Employee with 26 years of service given less than four months' notice of office closing; employee awarded $50,000 in additional notice
An Ontario attorney must pay a long-term employee more than $50,000 in wrongful dismissal and aggravated damages after he decided to retire with three-and-a-half months notice rather than terminate her employment without cause.
Tina Armstrong was a legal secretary for Harold Lendon, an attorney in Owen Sound, Ont., since 1986. Her employment went smoothly until 2008, when there were some issues with her job performance. Armstrong began suffering stress and took two months off on doctor’s orders. Her doctor also supplied a note validating the leave.
Armstong also began feeling underappreciated and overworked. At one point she told Lendon if she didn’t get a raise she would resign with two weeks’ notice.
On July 11, 2012, Armstrong had an emotional outburst in the office. Lendon claimed she demanded a $5,000 bonus and a raise or she would quit on the spot. He said the outburst was so severe he was concerned about Armstrong’s health, but he felt he had no choice and agreed to pay the bonus and give her a raise. Armstrong denied asking for a specific amount but did request a bonus, which had been regularly paid in the past.
In August 2012, Armstrong called in sick several times, which Lendon testified put him under significant stress as it was during a time when he was close to four major deals. He considered terminating Armstrong’s employment, but felt that would be more stressful. Armstrong testified she suffered from pneumonia at the time and all her absences were due to that.
Ultimately, Lendon had had enough and he felt it was easiest if he just retired. On Sept. 4, he told Armstrong of his intention to retire on Dec. 31, 2012. He provided her with a positive letter of reference — that praised her “thorough competence,” her ability to deal with difficult clients, and determination to assist clients — as he felt with proper assistance she could become a good performer again. However, Armstrong became angry and cursed at him in the reception area where clients of a lawyer with whom they shared space were present.
Armstrong filed a claim for additional notice in June 2013 and Lendon asserted Armstrong’s behaviour provided just cause for dismissal.
The court found Lendon was prepared to “seriously mislead members of the Owen Sound legal community who might want to hire” Armstrong by providing a positive reference letter that ignored the issues he had with Armstrong over the past few years, which hurt his credibility.
“I also find it improbable, and do not accept his evidence, that (Lendon) was unaware that (Armstrong), a 26-year employee had any rights beyond an eight week statutory entitlement,” said the court. “That long service employees have a significant entitlement would be known to any intelligent person who read or watched the news.”

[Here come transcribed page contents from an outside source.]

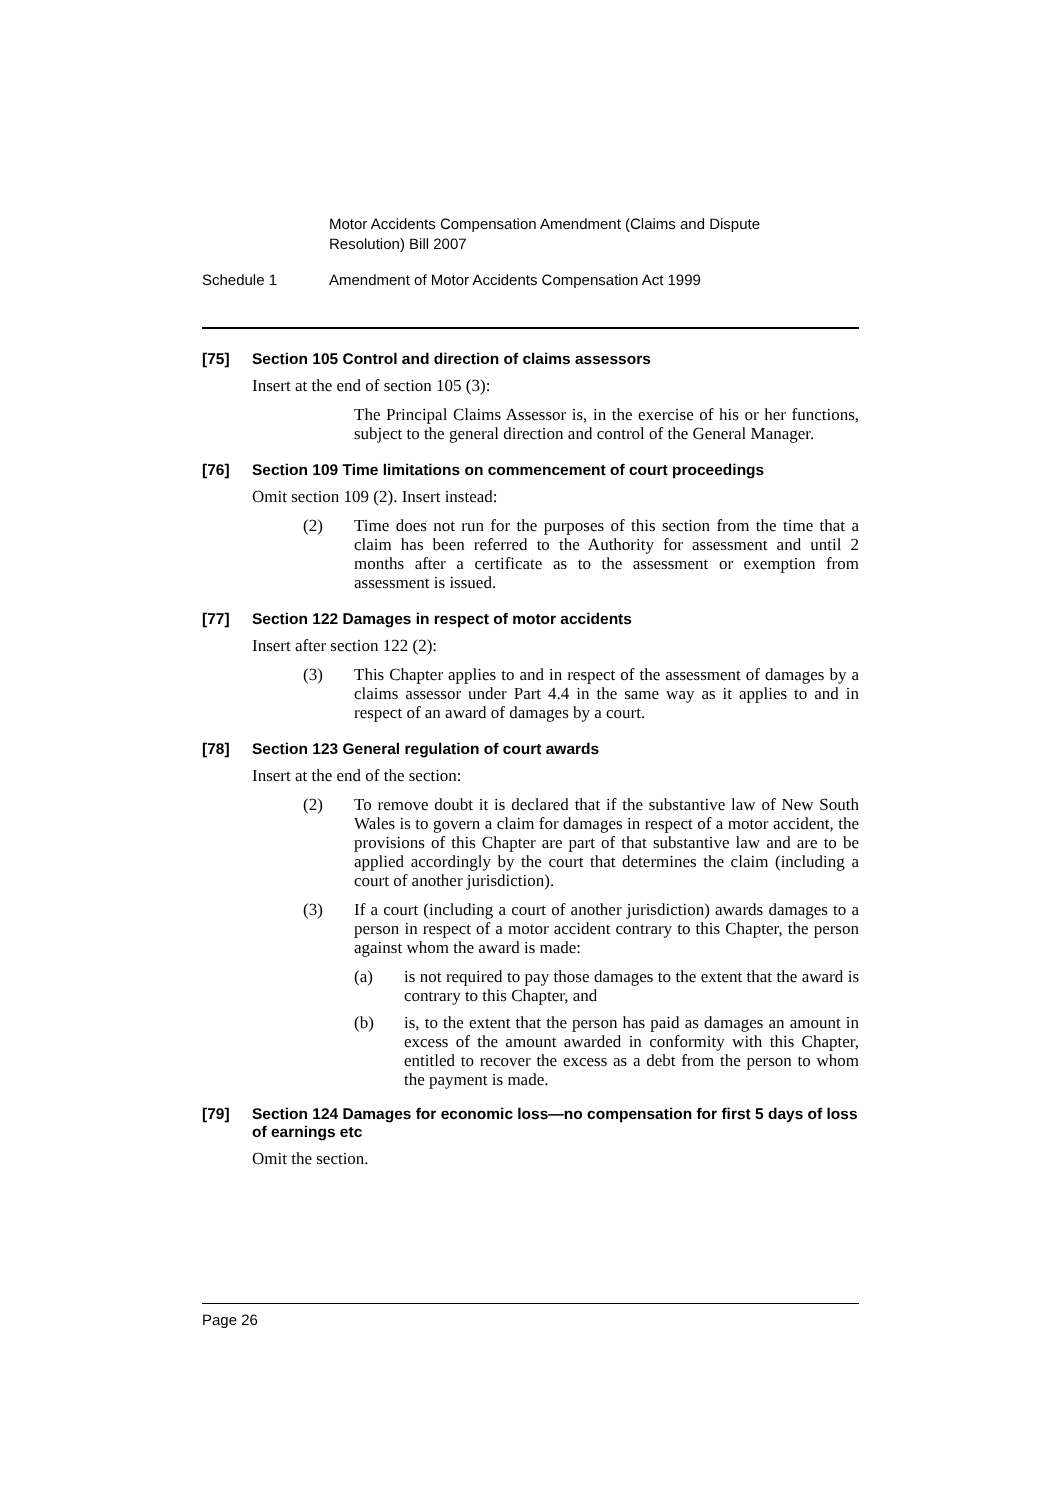Motor Accidents Compensation Amendment (Claims and Dispute Resolution) Bill 2007
Schedule 1 Amendment of Motor Accidents Compensation Act 1999
[75] Section 105 Control and direction of claims assessors
Insert at the end of section 105 (3):
The Principal Claims Assessor is, in the exercise of his or her functions, subject to the general direction and control of the General Manager.
[76] Section 109 Time limitations on commencement of court proceedings
Omit section 109 (2). Insert instead:
(2) Time does not run for the purposes of this section from the time that a claim has been referred to the Authority for assessment and until 2 months after a certificate as to the assessment or exemption from assessment is issued.
[77] Section 122 Damages in respect of motor accidents
Insert after section 122 (2):
(3) This Chapter applies to and in respect of the assessment of damages by a claims assessor under Part 4.4 in the same way as it applies to and in respect of an award of damages by a court.
[78] Section 123 General regulation of court awards
Insert at the end of the section:
(2) To remove doubt it is declared that if the substantive law of New South Wales is to govern a claim for damages in respect of a motor accident, the provisions of this Chapter are part of that substantive law and are to be applied accordingly by the court that determines the claim (including a court of another jurisdiction).
(3) If a court (including a court of another jurisdiction) awards damages to a person in respect of a motor accident contrary to this Chapter, the person against whom the award is made:
(a) is not required to pay those damages to the extent that the award is contrary to this Chapter, and
(b) is, to the extent that the person has paid as damages an amount in excess of the amount awarded in conformity with this Chapter, entitled to recover the excess as a debt from the person to whom the payment is made.
[79] Section 124 Damages for economic loss—no compensation for first 5 days of loss of earnings etc
Omit the section.
Page 26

The court also noted that even if Armstrong was guilty of the alleged misconduct, it would not be sufficient to provide just cause.
“An emotional demand for a raise and a threat to quit do not amount to just cause after 26 years of service,” said the court. “An angry outburst on learning that you are being terminated on less than four months’ notice after 26 years of service, considered with the totality of the evidence, does not amount to just cause.”

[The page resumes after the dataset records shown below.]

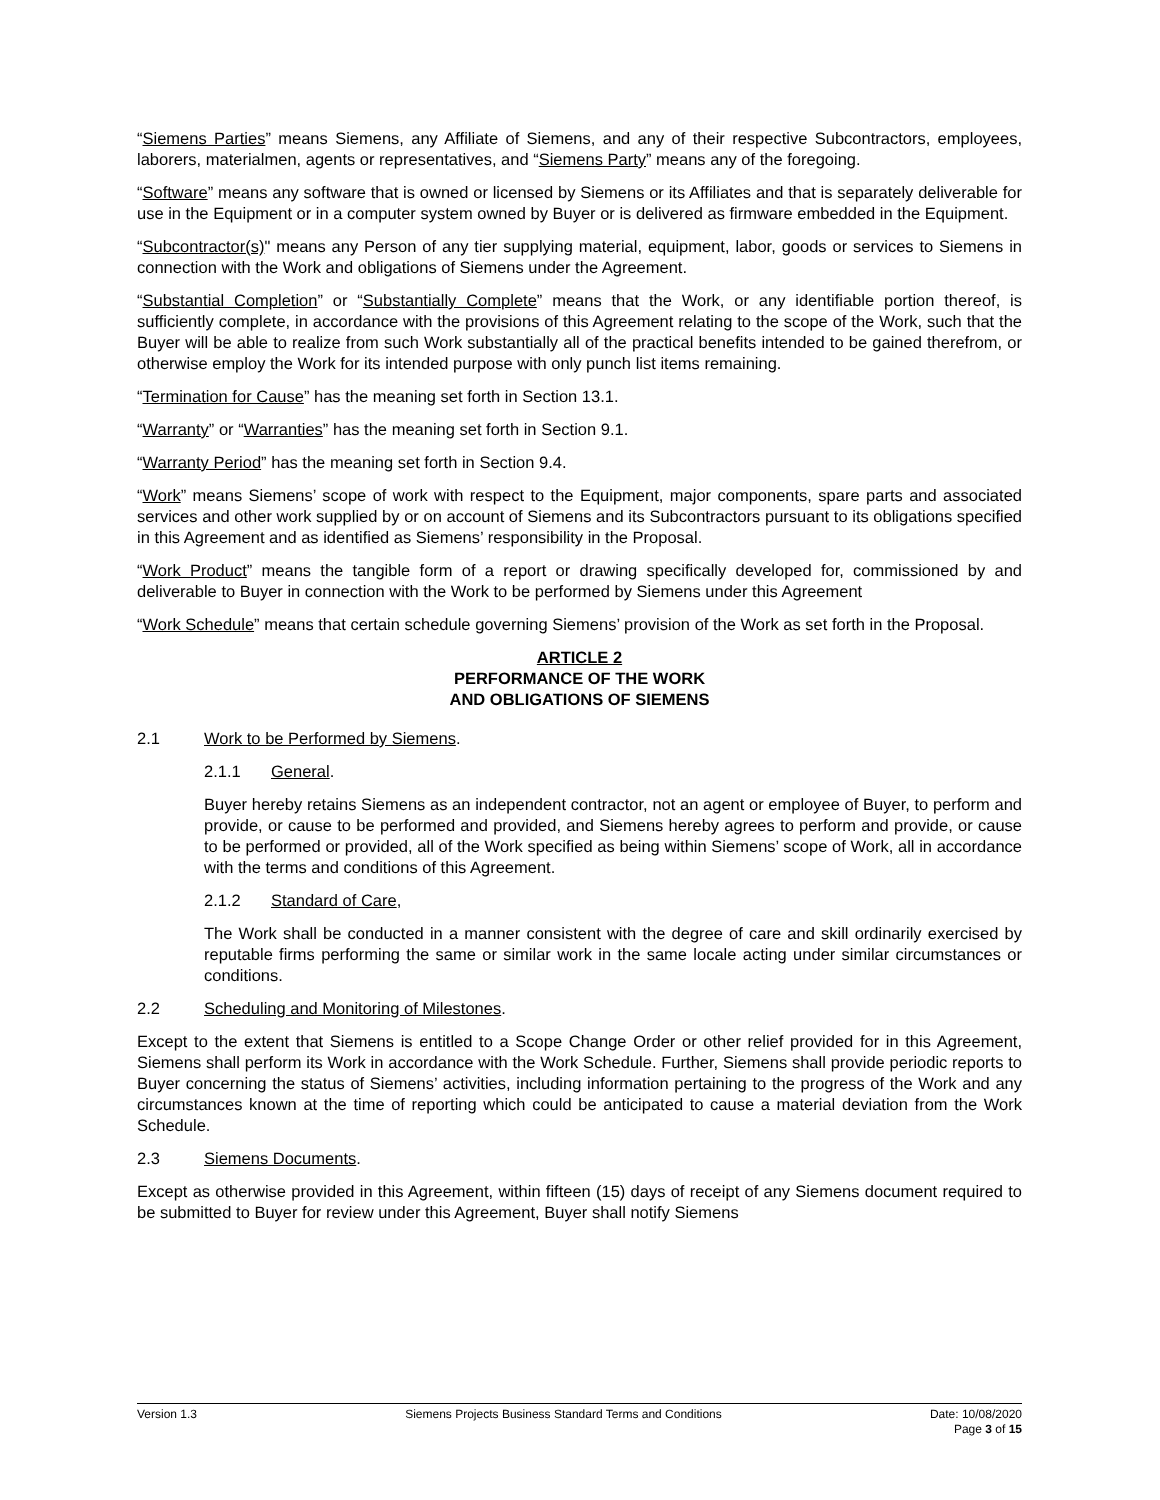“Siemens Parties” means Siemens, any Affiliate of Siemens, and any of their respective Subcontractors, employees, laborers, materialmen, agents or representatives, and “Siemens Party” means any of the foregoing.
“Software” means any software that is owned or licensed by Siemens or its Affiliates and that is separately deliverable for use in the Equipment or in a computer system owned by Buyer or is delivered as firmware embedded in the Equipment.
“Subcontractor(s)" means any Person of any tier supplying material, equipment, labor, goods or services to Siemens in connection with the Work and obligations of Siemens under the Agreement.
“Substantial Completion” or “Substantially Complete” means that the Work, or any identifiable portion thereof, is sufficiently complete, in accordance with the provisions of this Agreement relating to the scope of the Work, such that the Buyer will be able to realize from such Work substantially all of the practical benefits intended to be gained therefrom, or otherwise employ the Work for its intended purpose with only punch list items remaining.
“Termination for Cause” has the meaning set forth in Section 13.1.
“Warranty” or “Warranties” has the meaning set forth in Section 9.1.
“Warranty Period” has the meaning set forth in Section 9.4.
“Work” means Siemens’ scope of work with respect to the Equipment, major components, spare parts and associated services and other work supplied by or on account of Siemens and its Subcontractors pursuant to its obligations specified in this Agreement and as identified as Siemens’ responsibility in the Proposal.
“Work Product” means the tangible form of a report or drawing specifically developed for, commissioned by and deliverable to Buyer in connection with the Work to be performed by Siemens under this Agreement
“Work Schedule” means that certain schedule governing Siemens’ provision of the Work as set forth in the Proposal.
ARTICLE 2
PERFORMANCE OF THE WORK
AND OBLIGATIONS OF SIEMENS
2.1 Work to be Performed by Siemens.
2.1.1 General.
Buyer hereby retains Siemens as an independent contractor, not an agent or employee of Buyer, to perform and provide, or cause to be performed and provided, and Siemens hereby agrees to perform and provide, or cause to be performed or provided, all of the Work specified as being within Siemens’ scope of Work, all in accordance with the terms and conditions of this Agreement.
2.1.2 Standard of Care,
The Work shall be conducted in a manner consistent with the degree of care and skill ordinarily exercised by reputable firms performing the same or similar work in the same locale acting under similar circumstances or conditions.
2.2 Scheduling and Monitoring of Milestones.
Except to the extent that Siemens is entitled to a Scope Change Order or other relief provided for in this Agreement, Siemens shall perform its Work in accordance with the Work Schedule. Further, Siemens shall provide periodic reports to Buyer concerning the status of Siemens’ activities, including information pertaining to the progress of the Work and any circumstances known at the time of reporting which could be anticipated to cause a material deviation from the Work Schedule.
2.3 Siemens Documents.
Except as otherwise provided in this Agreement, within fifteen (15) days of receipt of any Siemens document required to be submitted to Buyer for review under this Agreement, Buyer shall notify Siemens
Version 1.3 Siemens Projects Business Standard Terms and Conditions
Date: 10/08/2020
Page 3 of 15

In addition, Lendon testified that he thought the outburst was out of character and he was concerned about her psychological health. Since there was a question of whether Armstrong was culpable for her behaviour, this further weakened the just cause argument. It was also clear that Lendon decided to retire rather than dismiss Armstrong for just cause, and as a result owed her reasonable notice for such a long-term employee. As a result, Armstrong was wrongfully dismissed, said the court.
Lendon also submitted that the notice period should be reduced because he had modest earnings over the period of time he employed Armstrong. However, the court found “ability to pay is generally not a factor to be considered in assessing damages for breach of contract.”